Antidote to Venom
- First edition
- Author: Freeman Wills Crofts
- Language: English
- Series: Inspector French
- Genre: Mystery
- Publisher: Hodder and Stoughton
- Publication date: 1938
- Publication place: United Kingdom
- Media type: Print
- Preceded by: The End of Andrew Harrison
- Followed by: Fatal Venture

= Antidote to Venom =

1938 novel

Antidote to Venom is a 1938 detective novel by the Irish-born novelist Freeman Wills Crofts. It is the eighteenth in his series of novels featuring Inspector French, a Scotland Yard detective known for his methodical technique. It was reissued in 2015 by the British Library Publishing as part of a group of crime novels from the Golden Age of Detective Fiction.

==Plot==
The novel takes the form of an inverted detective story following the concerns of George Surridge, director of the Birmington Zoo whose financial troubles and unhappy marriage drive him towards contemplating a murder that could miraculously turn his fortunes around. An outlandish method of killing will relieve him of all his troubles.

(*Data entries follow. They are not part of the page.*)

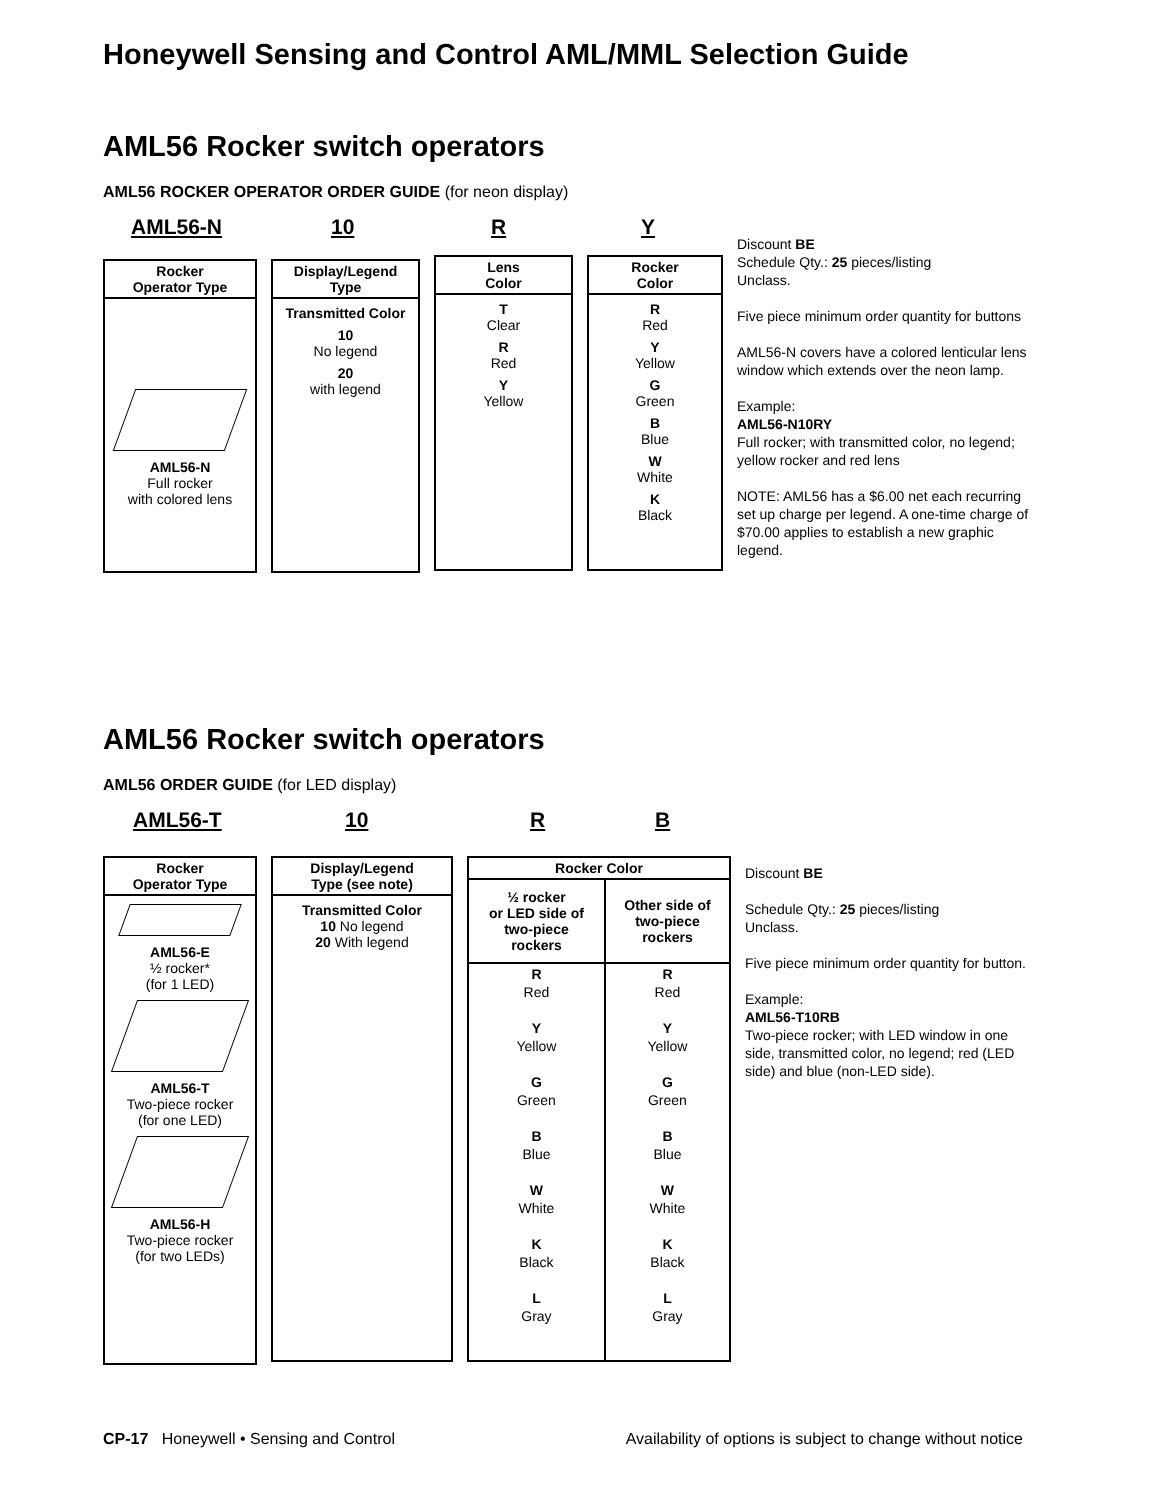Honeywell Sensing and Control AML/MML Selection Guide
AML56 Rocker switch operators
AML56 ROCKER OPERATOR ORDER GUIDE (for neon display)
AML56-N 10 R Y
Rocker
Operator Type
AML56-N
Full rocker
with colored lens
Display/Legend
Type
Transmitted Color
10
No legend
20
with legend
Lens
Color
T
Clear
R
Red
Y
Yellow
Rocker
Color
R
Red
Y
Yellow
G
Green
B
Blue
W
White
K
Black
Discount BE
Schedule Qty.: 25 pieces/listing
Unclass.
Five piece minimum order quantity for buttons
AML56-N covers have a colored lenticular lens window which extends over the neon lamp.
Example:
AML56-N10RY
Full rocker; with transmitted color, no legend; yellow rocker and red lens
NOTE: AML56 has a $6.00 net each recurring set up charge per legend. A one-time charge of $70.00 applies to establish a new graphic legend.
AML56 Rocker switch operators
AML56 ORDER GUIDE (for LED display)
AML56-T 10 R B
Rocker
Operator Type
AML56-E
½ rocker*
(for 1 LED)
AML56-T
Two-piece rocker
(for one LED)
AML56-H
Two-piece rocker
(for two LEDs)
Display/Legend
Type (see note)
Transmitted Color
10 No legend
20 With legend
| Rocker Color | |
| --- | --- |
| ½ rocker or LED side of two-piece rockers | Other side of two-piece rockers |
| R Red Y Yellow G Green B Blue W White K Black L Gray | R Red Y Yellow G Green B Blue W White K Black L Gray |
Discount BE
Schedule Qty.: 25 pieces/listing
Unclass.
Five piece minimum order quantity for button.
Example:
AML56-T10RB
Two-piece rocker; with LED window in one side, transmitted color, no legend; red (LED side) and blue (non-LED side).
CP-17 Honeywell • Sensing and Control Availability of options is subject to change without notice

The arrival of the thorough Chief Inspector French from London, intrigued by the case, threatens this perfect crime. French believes he knows who committed the murder but has to work out how.

==Bibliography==
- Evans, Curtis. Masters of the "Humdrum" Mystery: Cecil John Charles Street, Freeman Wills Crofts, Alfred Walter Stewart and the British Detective Novel, 1920-1961. McFarland, 2014.
- Herbert, Rosemary. Whodunit?: A Who's Who in Crime & Mystery Writing. Oxford University Press, 2003.
- Reilly, John M. Twentieth Century Crime & Mystery Writers. Springer, 2015.